REVOLVER:If you walk into your local Tesco today and try to buy a copy of Manic Street Preacher's new album ( Journal for Plague Lovers), you'll find that the sleeve has been covered up by a slipcase. The reason? The album sleeve is a threat to all that we hold dear in Western civilisation and may well prompt young people to go a blood-soaked killing spree. Or something like that.
The sleeve of the Manics album is a portrait by Jenny Saville called Stare. Saville's brushwork style is similar to Lucian Freud's; she tends to splatter images with colours. To "family-friendly" supermarkets in the UK and Ireland, Saville's image appears to depict a boy with blood on his face. In fact, it's not blood, but that's enough to cover it up from the sensitive types who shop in Tesco and other supermarkets.
Oddly, you can still buy a copy of U2's Boyin your local supermarket. The image of a young boy naked from the waist up was unremarked upon in Europe, but U2's then US label, Warner, had a panic attack over the image and replaced it with a stretched-out band shot.
What causes a slight “moral panic” and what is allowed to slip by totally unnoticed in album artwork is a glimpse into the inconsistent, and quite often, hypocritical prevailing morality of the times.
Consider the weird case of The Five Keys, an American vocal group from the 1950s. Their 1957 release, On Stage, featured a standard group photo of the five singers on the cover.
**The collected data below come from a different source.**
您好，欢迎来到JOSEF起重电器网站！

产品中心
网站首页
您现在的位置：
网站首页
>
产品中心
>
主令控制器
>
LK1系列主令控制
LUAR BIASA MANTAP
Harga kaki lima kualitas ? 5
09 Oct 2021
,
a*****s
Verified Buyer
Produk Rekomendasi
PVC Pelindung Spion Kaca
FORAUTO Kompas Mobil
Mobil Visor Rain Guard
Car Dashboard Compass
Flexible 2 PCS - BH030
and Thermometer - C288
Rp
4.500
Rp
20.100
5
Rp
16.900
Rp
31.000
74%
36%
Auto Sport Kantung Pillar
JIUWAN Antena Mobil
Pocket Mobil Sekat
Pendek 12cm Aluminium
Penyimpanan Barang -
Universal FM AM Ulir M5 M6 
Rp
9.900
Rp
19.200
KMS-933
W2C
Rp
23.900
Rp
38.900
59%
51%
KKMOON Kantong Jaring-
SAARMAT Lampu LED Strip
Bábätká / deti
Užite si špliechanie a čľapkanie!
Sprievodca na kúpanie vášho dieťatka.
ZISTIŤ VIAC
They are side-on to the camera and, if you peer closely enough andhave a vivid imagination, it may be possible to mistake one of the singer's thumbs for his penis hanging out of his trousers.
Go to www.noiseaddicts.com/ 2009/04/30-most-controversial-album-covers to see the Five Keys album, along with others that have caused boardroom marketing problems over the years. (I’d pass quickly over the Chumbawumba sleeve if I were you.).
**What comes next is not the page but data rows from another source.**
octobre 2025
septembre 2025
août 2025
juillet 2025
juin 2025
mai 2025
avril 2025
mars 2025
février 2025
The only apparent consistency is that any imagery of females under 16 immediately gets banned – which is at is should be, not least because using this form of imagery could now lead to a prosecution. Otherwise, nothing seems to make any sense at all.
“You can have lovely shiny buttocks and guns everywhere in the supermarket on covers of magazines and CDs,” says the Manics’ James Dean Bradfield. “But you show a piece of art and people just freak out. If you’re familiar with Jenny Saville’s work, there’s a lot of ochres and browns, and perhaps people are looking for us to be more provocative than we are being. It is bizarre that supermarkets actually think that that’s going to impinge on anyone’s psyche.”
You don’t really expect supermarket chains to have an on-call representational art adviser, but even the most casual viewer can discern that the Saville painting uses a mix of olive green, reddish brown and blue and black colours. It simply can’t be interpreted as a child who has just been hit in the face (as the supermarkets seem to think). Knowing Saville’s work, it’s more likely to represent something along the lines of “psychic hurt” – which is what would have attracted the Manics to it in the first place.
But is Starereally what it seems? According to one art critic who is familiar with Saville's work, the picture is not of a boy, but a girl. And the "blood" is a birthmark.